▸ **Source document**:

-.-.-

Libvirt and OpenTofu

February 16, 2025

I’ve been using Terraform and Terragrunt to manage infrastructure on OpenStack and AWS for quite a long time, and I made the transition to OpenTofu (almost painlessly) when Hashicorp changed Terraform’s licensing. Recently I wanted to quickly create some VMs to play with a cloud-init configuration I was working on.

Since my laptop has qemu/kvm available via libvirt, I decided to try a libvirt provider for tofu. In line with other posts on here, I wanted the primary out-of-band management interface to be serial, and since my motivation for this was to play with cloud-init I decided to start from one of the cloud images for ubuntu server. Here are the terraform/tofu declarations I came up with (main.tf).

terraform {
  required_providers {
    libvirt = {
      source = "dmacvicar/libvirt"
    }
  }
}

provider "libvirt" {
  uri = "qemu:///system"
}

resource "libvirt_volume" "os_image_ubuntu" {
  name = "os_image_ubuntu"
  pool = "default"
  source = "https://cloud-images.ubuntu.com/noble/current/noble-server-cloudimg-amd64.img"
}

resource "libvirt_volume" "disk_ubuntu_resized" {
  name           = "disk"
  base_volume_id = libvirt_volume.os_image_ubuntu.id
  pool           = "default"
  size           = 10737418240
}

resource "libvirt_cloudinit_disk" "cloudinit_ubuntu_resized" {
  name = "cloudinit_ubuntu_resized.iso"

-.-.-

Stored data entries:

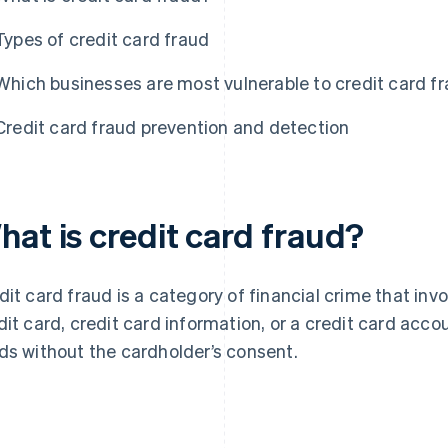
Types of credit card fraud
Which businesses are most vulnerable to credit card f
Credit card fraud prevention and detection
hat is credit card fraud?
dit card fraud is a category of financial crime that inv
dit card, credit card information, or a credit card acc
ds without the cardholder’s consent.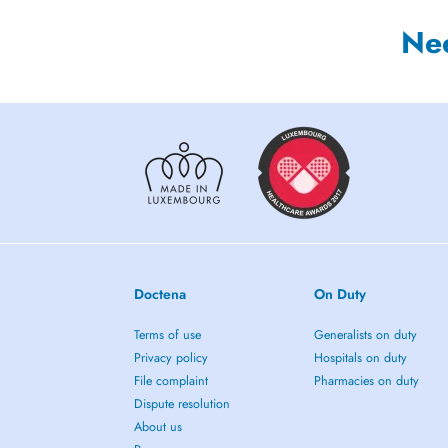
Ne
Doctena
On Duty
Terms of use
Generalists on duty
Privacy policy
Hospitals on duty
File complaint
Pharmacies on duty
Dispute resolution
About us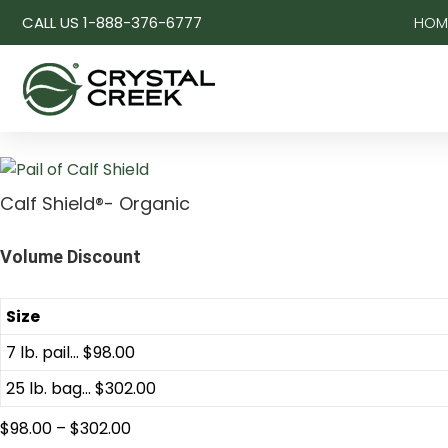
CALL US 1-888-376-6777
HOM
Calf Shield®- Organic
Volume Discount
Size
7 lb. pail... $98.00
25 lb. bag... $302.00
$
98.00
–
$
302.00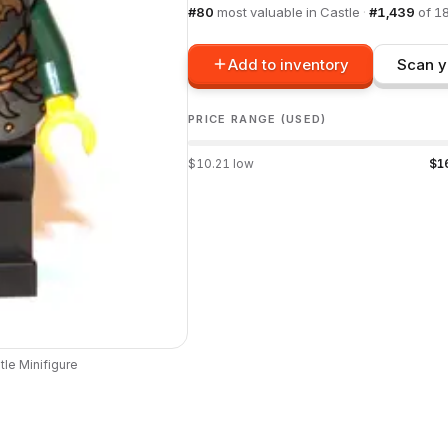
#
80
most valuable in
Castle
·
#
1,439
of
1
Add to inventory
Scan y
PRICE RANGE (USED)
$
10.21
low
$
1
tle
Minifigure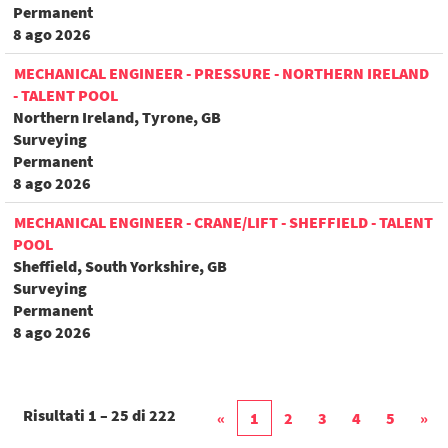
Permanent
8 ago 2026
MECHANICAL ENGINEER - PRESSURE - NORTHERN IRELAND
- TALENT POOL
Northern Ireland, Tyrone, GB
Surveying
Permanent
8 ago 2026
MECHANICAL ENGINEER - CRANE/LIFT - SHEFFIELD - TALENT
POOL
Sheffield, South Yorkshire, GB
Surveying
Permanent
8 ago 2026
Risultati
1 – 25
di
222
«
1
2
3
4
5
»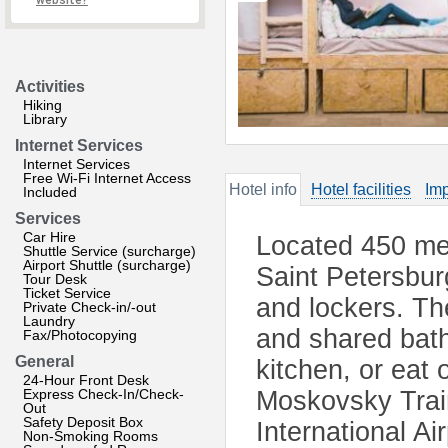
website?
Activities
Hiking
Library
Internet Services
Internet Services
Free Wi-Fi Internet Access
Hotel info
Hotel facilities
Imp
Included
Services
Car Hire
Located 450 me
Shuttle Service (surcharge)
Airport Shuttle (surcharge)
Saint Petersbur
Tour Desk
Ticket Service
and lockers. The
Private Check-in/-out
Laundry
and shared bat
Fax/Photocopying
General
kitchen, or eat 
24-Hour Front Desk
Express Check-In/Check-
Moskovsky Train
Out
Safety Deposit Box
International A
Non-Smoking Rooms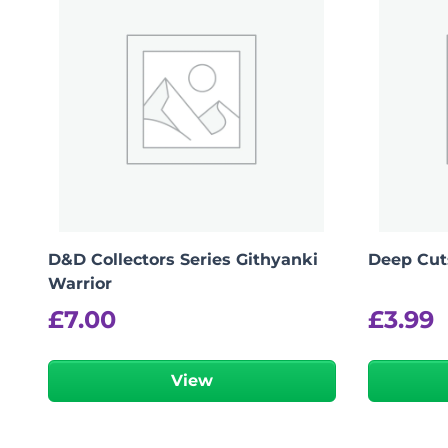
D&D Collectors Series Githyanki
Deep Cut
Warrior
£
7.00
£
3.99
View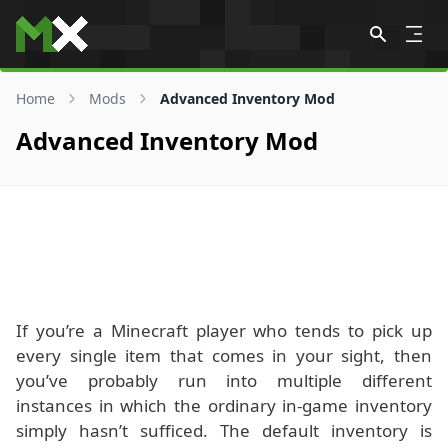
Skip to content
Home
Mods
Advanced Inventory Mod
Advanced Inventory Mod
If you’re a Minecraft player who tends to pick up
every single item that comes in your sight, then
you’ve probably run into multiple different
instances in which the ordinary in-game inventory
simply hasn’t sufficed. The default inventory is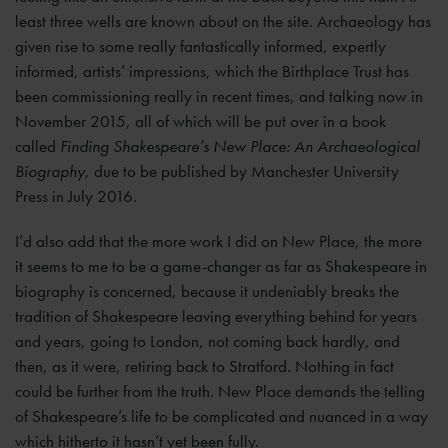
least three wells are known about on the site. Archaeology has
given rise to some really fantastically informed, expertly
informed, artists’ impressions, which the Birthplace Trust has
been commissioning really in recent times, and talking now in
November 2015, all of which will be put over in a book
called
Finding Shakespeare’s New Place: An Archaeological
Biography
, due to be published by Manchester University
Press in July 2016.
I’d also add that the more work I did on New Place, the more
it seems to me to be a game-changer as far as Shakespeare in
biography is concerned, because it undeniably breaks the
tradition of Shakespeare leaving everything behind for years
and years, going to London, not coming back hardly, and
then, as it were, retiring back to Stratford. Nothing in fact
could be further from the truth. New Place demands the telling
of Shakespeare’s life to be complicated and nuanced in a way
which hitherto it hasn’t yet been fully.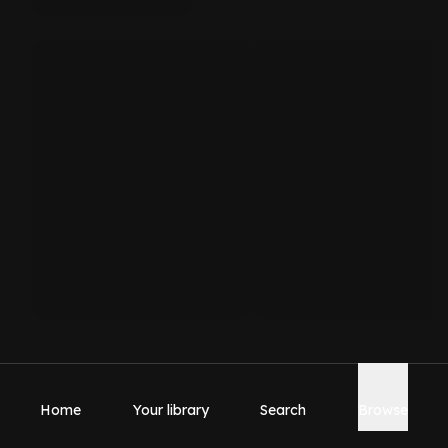
Home
Your library
Search
Browse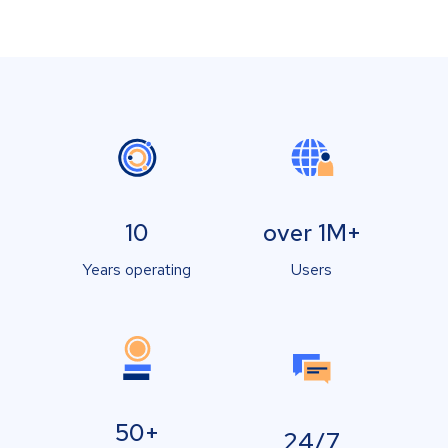
10
over 1M+
Years operating
Users
50+
24/7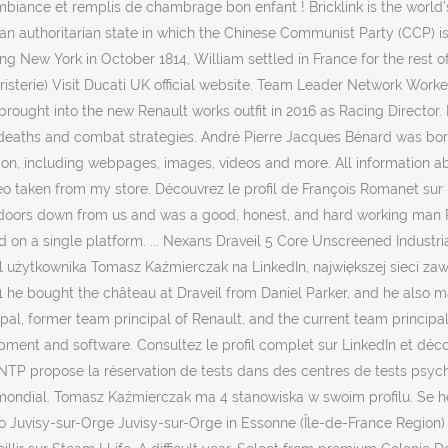
iance et remplis de chambrage bon enfant ! Bricklink is the world's
 an authoritarian state in which the Chinese Communist Party (CCP) 
g New York in October 1814, William settled in France for the rest of
terie) Visit Ducati UK official website. Team Leader Network Worker
 brought into the new Renault works outfit in 2016 as Racing Director.
deaths and combat strategies. André Pierre Jacques Bénard was born a
on, including webpages, images, videos and more. All information ab
eo taken from my store. Découvrez le profil de François Romanet su
doors down from us and was a good, honest, and hard working man RIP
 on a single platform. ... Nexans Draveil 5 Core Unscreened Industrial
ofil użytkownika Tomasz Kaźmierczak na LinkedIn, największej sieci 
821 he bought the château at Draveil from Daniel Parker, and he also 
ipal, former team principal of Renault, and the current team principal
pment and software. Consultez le profil complet sur LinkedIn et déco
TP propose la réservation de tests dans des centres de tests psychote
mondial. Tomasz Kaźmierczak ma 4 stanowiska w swoim profilu. Se hel
 Juvisy-sur-Orge Juvisy-sur-Orge in Essonne (Île-de-France Region) wi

-.-.-

▸ **Parts of the exercise**:
A) Do the following statements agree with the post on libvirt and OpenTofu? (i) The author moved to OpenTofu when Hashicorp changed Terraform's licensing. (ii) The libvirt provider is set to connect to a per-user session URI. (iii) The VMs were built from a Debian cloud image. Answer yes or no for each and quote the words of the post that settle it.
B) Please write the next part of the post on libvirt and OpenTofu, picking up right after its last line.

▸ **Exercise responses**:
A)
(i) Yes: "I made the transition to OpenTofu (almost painlessly) when Hashicorp changed Terraform’s licensing."
(ii) No: uri = "qemu:///system"
(iii) No: "I decided to start from one of the cloud images for ubuntu server"

B)
  pool = "default"

  user_data = <<EOF
#cloud-config
disable_root: true
ssh_pwauth: false
users:
  - name: ptty2u
    sudo: ALL=(ALL) NOPASSWD:ALL
    ssh_authorized_keys:
      - ${file("id_ubuntu_resized.pub")}

growpart:
  mode: auto
  devices: ['/']
EOF
}

resource "libvirt_domain" "domain_ubuntu_resized" {
  name   = "domain_ubuntu_resized"
  memory = "512"
  vcpu   = 1

  cloudinit = libvirt_cloudinit_disk.cloudinit_ubuntu_resized.id

  network_interface {
    network_name   = "default"
    wait_for_lease = true
  }

  console {
    type = "pty"
    target_port = "0"
    target_type = "serial"
  }

  console {
    type = "pty"
    target_type = "virtio"
    target_port = "1"
  }

  disk {
    volume_id = libvirt_volume.disk_ubuntu_resized.id
  }
}

output "ip" {
  value = libvirt_domain.domain_ubuntu_resized.network_interface[0].addresses[0]
}

The config references an ssh public key which should be in the same directory as main.tf and can be generated the usual way (ssh-keygen -t ed25519 -f ./id_ubuntu_resized).

Running tofu init, then tofu plan will show you the planned changes, then tofu apply will grab the cloud image, defines all the resources and starts the virtual machine. As soon as the domain is defined, you should be able to virsh console <domain> to connect to the serial line and monitor the boot progress. The cloud init config will make some minor user tweaks and resize the root partition. When you’re done, terraform destroy will tidy the whole thing up for you.

Debugging with Qemu

While getting the above working, I had the opportunity to qemu directly to debug some issues. I normally rely on libvirt to specify all of the qemu config options, but it is kind of interesting to see the raw qemu equivalents. The cloud-init docs have a nice example which I followed pretty closely.

I started by, downloading the cloud image (the qcow2 below), and creating the various cloud-init config files.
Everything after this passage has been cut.